Если и был в моей жизни по-настоящему удивительный человек,
то это как раз Севка.
Родился Всеволод Любомудров в 1978 году (когда мы стали с ним
встречаться, он с гордостью рассказывал о том, что код его
банковской карты - 7880.
- Это же годы нашего рождения, мой 1978, твой - 1980! Грамотно
мне карту выдали, код не забуду!)
В детстве он трижды ломал ноги (два раза правую и один раз левую),
впоследствии Сева говорил об этих переломах, что они - реальное
воплощение метафоры его "хромой" судьбы.
Семья Любомудровых, кроме Севы, состояла из его отца, матери и
сестры Полины. Сестра была старше брата на 6 лет.
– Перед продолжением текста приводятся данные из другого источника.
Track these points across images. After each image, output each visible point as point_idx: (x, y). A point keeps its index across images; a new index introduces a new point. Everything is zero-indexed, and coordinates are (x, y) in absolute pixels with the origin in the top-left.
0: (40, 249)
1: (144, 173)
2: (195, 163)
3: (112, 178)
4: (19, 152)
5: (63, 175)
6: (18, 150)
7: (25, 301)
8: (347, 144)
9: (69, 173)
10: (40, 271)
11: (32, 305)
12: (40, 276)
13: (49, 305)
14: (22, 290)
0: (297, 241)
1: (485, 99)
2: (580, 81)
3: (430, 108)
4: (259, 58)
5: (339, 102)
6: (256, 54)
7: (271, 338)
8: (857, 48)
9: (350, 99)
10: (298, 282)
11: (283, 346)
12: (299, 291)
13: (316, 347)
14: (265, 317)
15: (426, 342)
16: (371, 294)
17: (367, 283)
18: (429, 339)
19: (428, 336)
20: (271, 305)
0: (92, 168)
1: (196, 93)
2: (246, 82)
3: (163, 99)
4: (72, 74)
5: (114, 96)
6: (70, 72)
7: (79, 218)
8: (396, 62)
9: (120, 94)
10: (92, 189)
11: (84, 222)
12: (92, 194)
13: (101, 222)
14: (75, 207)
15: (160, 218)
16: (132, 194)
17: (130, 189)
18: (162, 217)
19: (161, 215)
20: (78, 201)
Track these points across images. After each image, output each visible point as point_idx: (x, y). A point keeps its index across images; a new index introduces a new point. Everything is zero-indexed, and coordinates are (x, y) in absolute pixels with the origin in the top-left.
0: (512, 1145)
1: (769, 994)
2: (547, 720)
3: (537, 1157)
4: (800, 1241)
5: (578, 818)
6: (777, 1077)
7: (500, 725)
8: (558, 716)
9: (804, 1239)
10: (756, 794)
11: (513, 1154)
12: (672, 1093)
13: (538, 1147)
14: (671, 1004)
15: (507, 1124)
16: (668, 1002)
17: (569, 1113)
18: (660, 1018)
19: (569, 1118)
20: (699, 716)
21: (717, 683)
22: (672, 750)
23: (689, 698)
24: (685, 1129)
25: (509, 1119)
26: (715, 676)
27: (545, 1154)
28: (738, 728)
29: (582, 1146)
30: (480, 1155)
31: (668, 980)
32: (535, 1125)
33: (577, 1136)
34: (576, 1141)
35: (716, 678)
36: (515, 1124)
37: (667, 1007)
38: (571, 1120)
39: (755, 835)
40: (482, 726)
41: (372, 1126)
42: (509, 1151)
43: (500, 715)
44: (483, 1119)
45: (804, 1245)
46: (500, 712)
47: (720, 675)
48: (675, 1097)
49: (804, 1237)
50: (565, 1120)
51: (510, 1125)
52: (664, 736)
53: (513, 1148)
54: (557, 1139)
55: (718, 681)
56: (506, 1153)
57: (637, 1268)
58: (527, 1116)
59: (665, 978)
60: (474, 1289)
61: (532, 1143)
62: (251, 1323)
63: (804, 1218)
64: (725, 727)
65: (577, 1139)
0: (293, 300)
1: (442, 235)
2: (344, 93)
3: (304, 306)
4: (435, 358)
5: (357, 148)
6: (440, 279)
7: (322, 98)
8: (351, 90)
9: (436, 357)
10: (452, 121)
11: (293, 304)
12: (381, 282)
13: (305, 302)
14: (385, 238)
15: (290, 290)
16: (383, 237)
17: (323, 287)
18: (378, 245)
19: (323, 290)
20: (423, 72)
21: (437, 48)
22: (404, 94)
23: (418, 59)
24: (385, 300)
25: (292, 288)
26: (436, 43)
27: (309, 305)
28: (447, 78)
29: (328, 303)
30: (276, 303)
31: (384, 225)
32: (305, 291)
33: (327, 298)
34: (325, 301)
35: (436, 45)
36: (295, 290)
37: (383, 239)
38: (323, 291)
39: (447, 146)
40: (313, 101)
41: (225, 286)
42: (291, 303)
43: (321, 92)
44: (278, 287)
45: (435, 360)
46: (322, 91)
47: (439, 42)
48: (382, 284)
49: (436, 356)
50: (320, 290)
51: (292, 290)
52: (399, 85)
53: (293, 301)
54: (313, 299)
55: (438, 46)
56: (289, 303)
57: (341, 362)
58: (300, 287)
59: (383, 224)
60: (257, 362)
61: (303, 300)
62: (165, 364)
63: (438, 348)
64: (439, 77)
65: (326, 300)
Мальчик в детстве
был очень привязан к Полине; став взрослыми, они утратили внутреннюю
связь из-за различия натур. В одном из стихотворений Всеволода
есть строки:
Больше "завтра" и "вчера"
я люблю тебя, сестра.
Именно тема времени является одной из главных тем поэзии Любомудрова,
наряду с темами любви, мироздания, смерти и творчества.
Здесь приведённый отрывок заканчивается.